Detachment from material things
The above picture represents my shift towards detachment - whenever we go to the beach, I would collect 'treasures'. Our latest trip, was no different, but when it was ready to leave, I decided to leave them where I found them (took a picture!) and focus on enjoying the memory of the time we were there.
Lately I've been much more focused on self-care and mindfulness on how I want to live my life.
As I'm learning and focusing on things other than shopping, I'm finding it easier to detach myself from material items. I used to save my favourite items and not use them, only to find that years later, they no longer work for my lifestyle, and I've missed the opportunity to enjoy them. Then I feel disappointed or sad that I never got to use them, or guilty for wasting my money. That's what I'm trying to avoid or minimize - negative feelings, and instead, maximize my enjoyment.
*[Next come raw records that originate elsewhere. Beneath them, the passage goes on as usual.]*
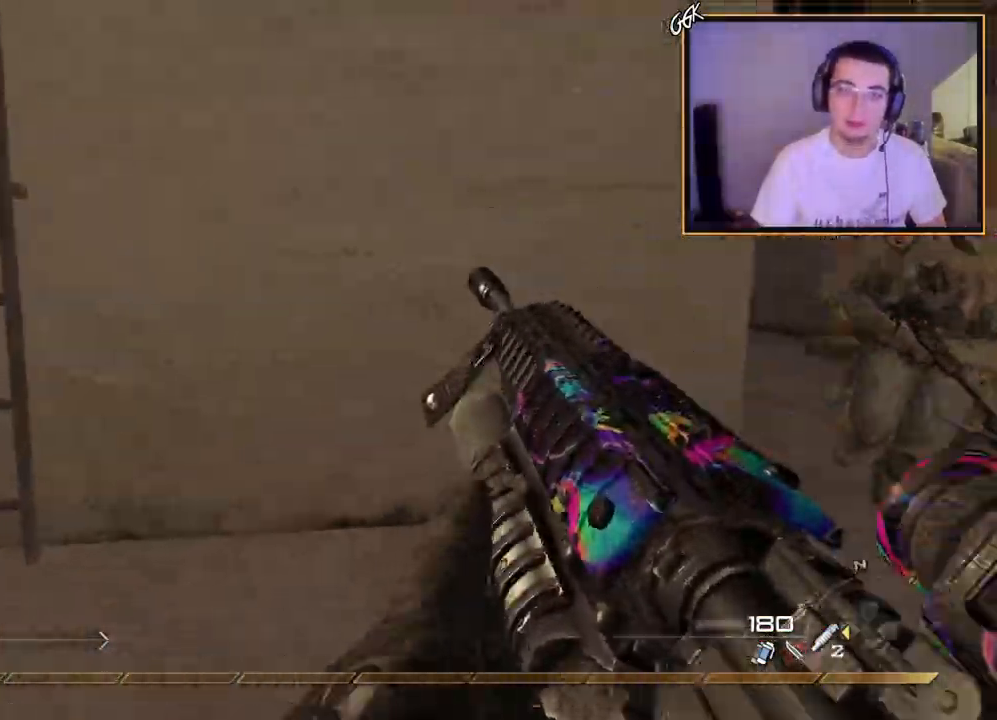
Gameplay with a controller (PlayStation layout); each line is a JSON object with the inputs held at the frame after it. "events" lists button and stick changes between this image and that frame as [ms after this image, input, new state], when the widget could be followed in between.
{"buttons": ["CROSS", "R3"], "left_stick": "up", "right_stick": "up", "events": [[300, "CROSS", "down"], [300, "left_stick", "up"], [500, "R3", "down"], [500, "right_stick", "up"]]}
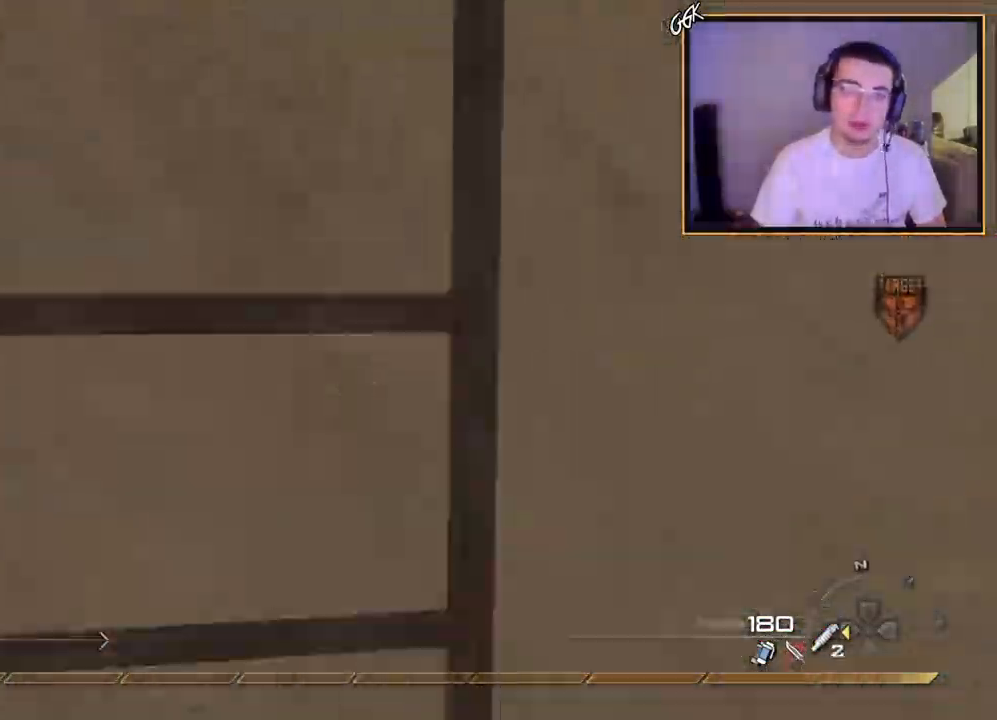
{"buttons": [], "left_stick": "up", "right_stick": "center", "events": [[100, "R3", "up"], [184, "right_stick", "center"], [284, "CROSS", "up"]]}
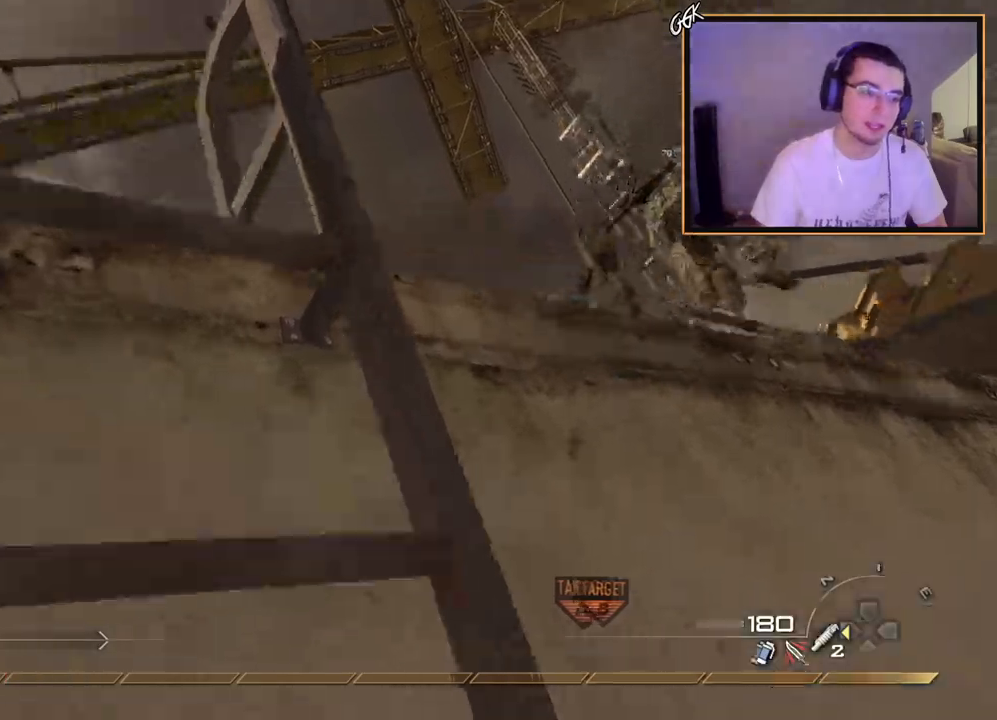
{"buttons": [], "left_stick": "up", "right_stick": "center", "events": [[233, "right_stick", "down"], [384, "right_stick", "center"]]}
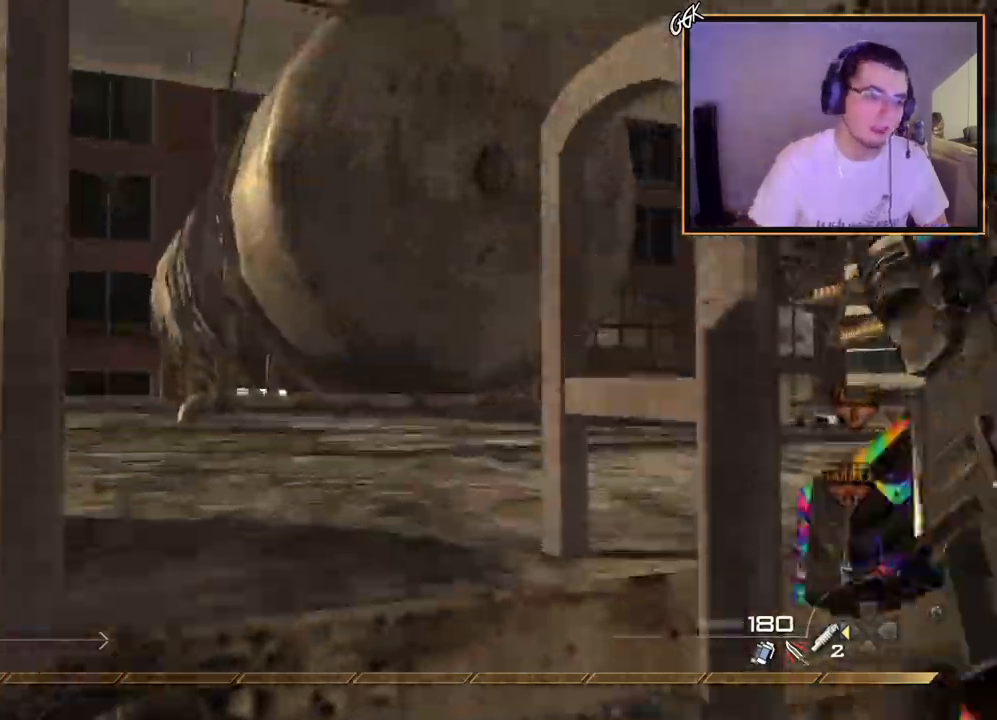
{"buttons": [], "left_stick": "center", "right_stick": "right", "events": [[234, "right_stick", "down-right"], [468, "left_stick", "center"], [484, "right_stick", "right"]]}
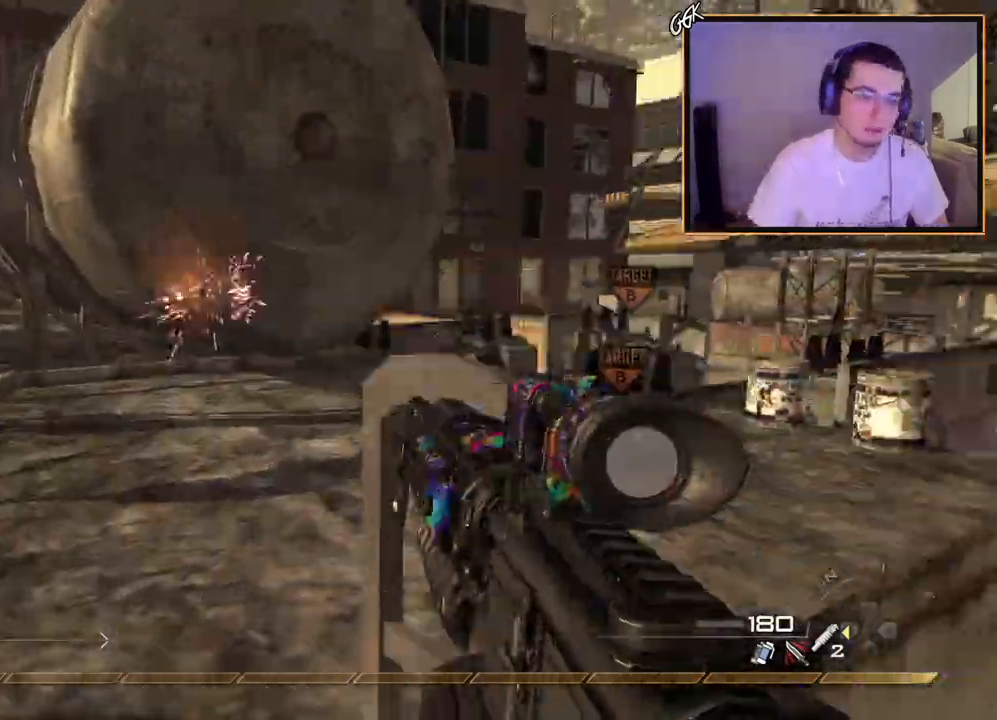
{"buttons": [], "left_stick": "up", "right_stick": "right", "events": [[17, "left_stick", "up"]]}
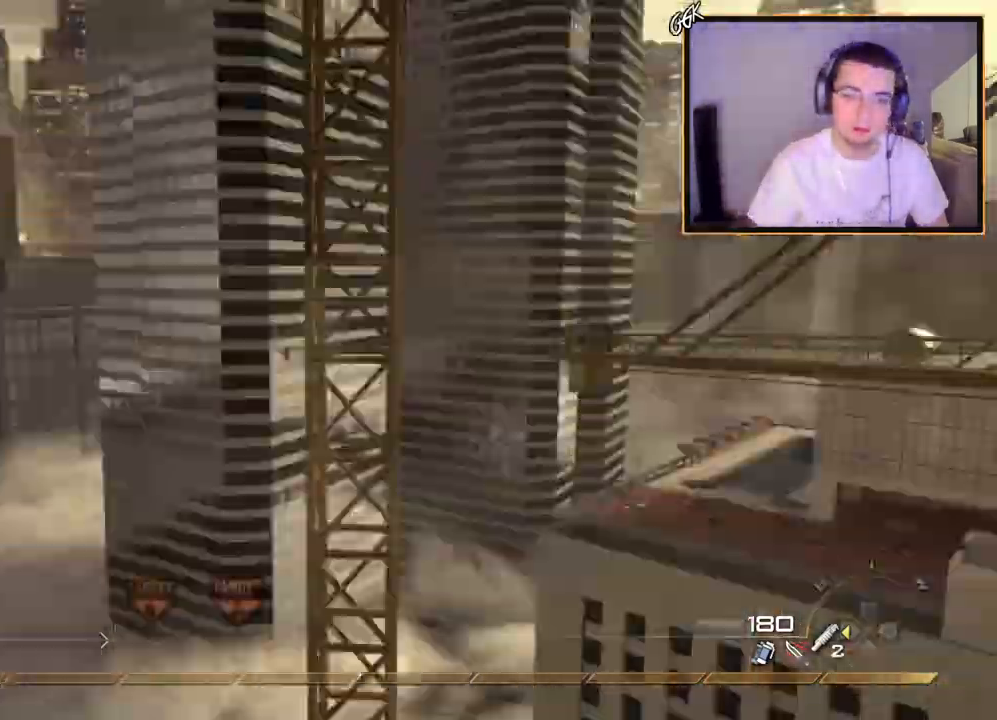
{"buttons": [], "left_stick": "up", "right_stick": "right", "events": []}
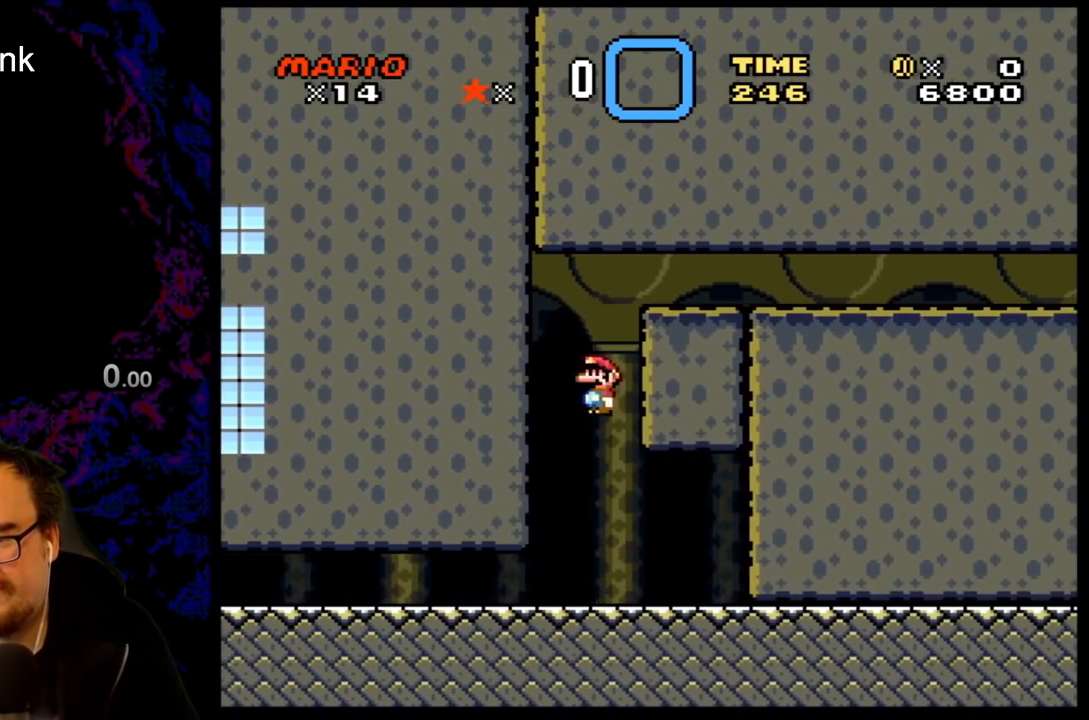
Gameplay with a controller (Nintendo layout); each line is a JSON object with the inputs held at the frame after it. "events" lists button and stick changes between this image and that frame as [ms after this image, input, new state], when the widget could be followed in between. Not read: L3 R3.
{"buttons": ["Y", "DPAD_LEFT"], "events": [[500, "B", "up"], [500, "DPAD_LEFT", "down"], [500, "DPAD_RIGHT", "up"]]}
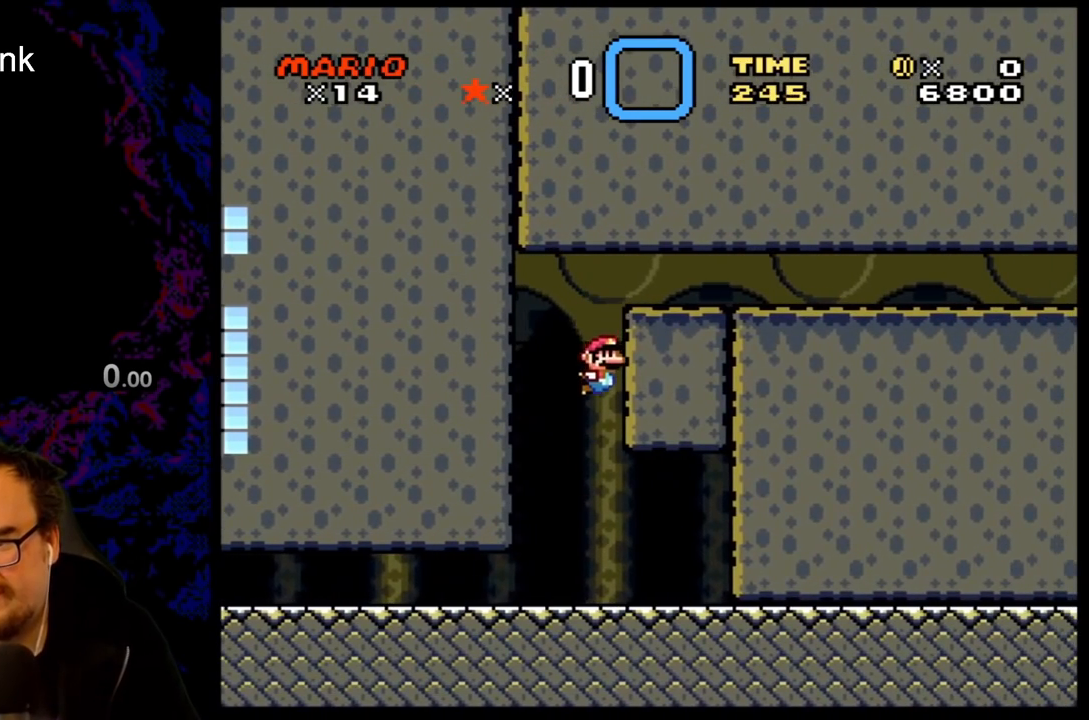
{"buttons": ["X", "DPAD_LEFT"], "events": [[217, "X", "down"], [217, "Y", "up"]]}
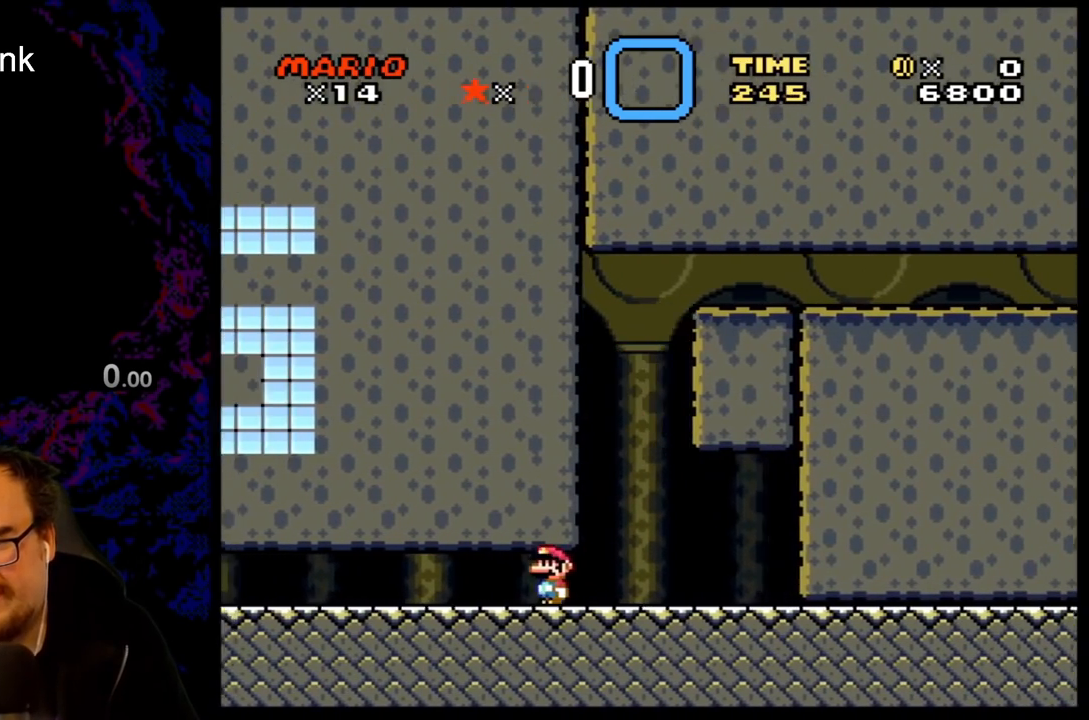
{"buttons": ["X", "DPAD_LEFT"], "events": []}
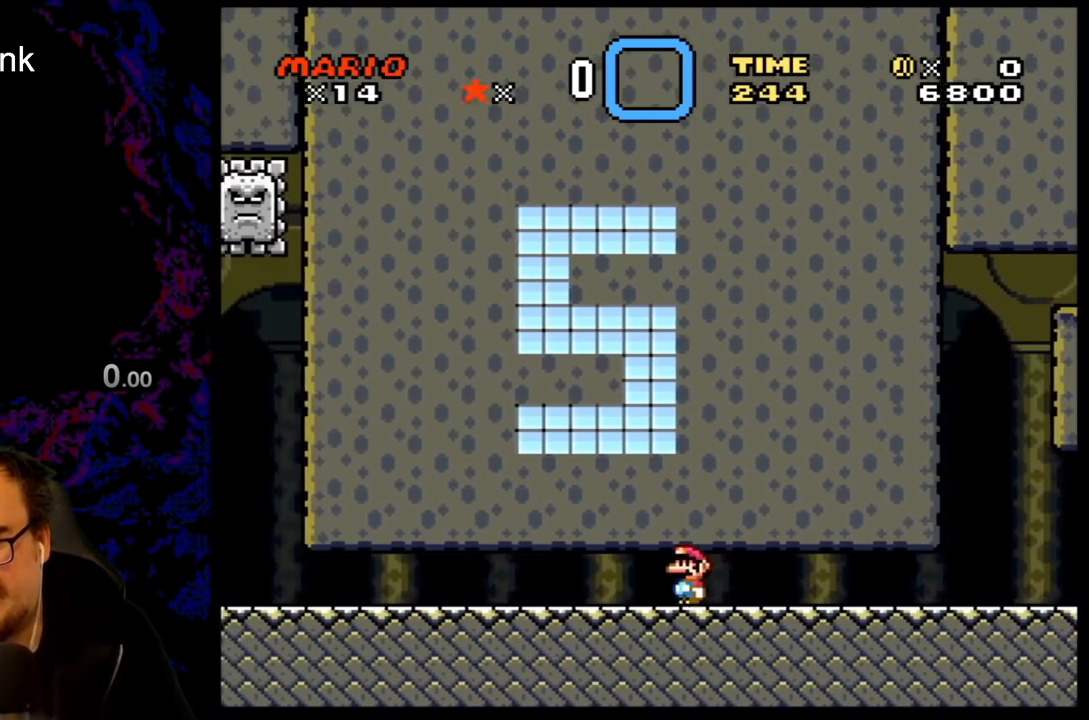
{"buttons": ["Y", "DPAD_RIGHT"], "events": [[100, "Y", "down"], [117, "X", "up"], [200, "DPAD_LEFT", "up"], [233, "DPAD_RIGHT", "down"]]}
It's made it much easier to let go of the things that I love, but no longer work, and move on from those feelings. The Adidas hoodie I let go of last month is a great example of it - I hummed and haah-ed (as I usually do with things I love) on whether or not keep it or let it go. I wanted to keep it because it was a special edition hoodie, in very unique colors (purple with dark brown trim), and had a little pocket that closed with a button (I'm a SUCKER for small obscure details like that). Why did I let it go? Because when I wore it, I wasn't feeling like my best self - it made me feel awkward and I was continuously pulling at it since after so much wear it wasn't hanging the way it used to. It just consumed my thoughts as I wore it - keep it? get rid of it? Do I still love it? etc. etc. etc., down the rabbit hole...
I don't need to fill my head with those thoughts because when I'm ready to leave this Earth, none of it will have mattered. NONE. So why am I wasting mental and emotional energy on it?
It's been a lot easier to let go of clothing with this mindset - yes, bags and SLGs still another story, but baby steps.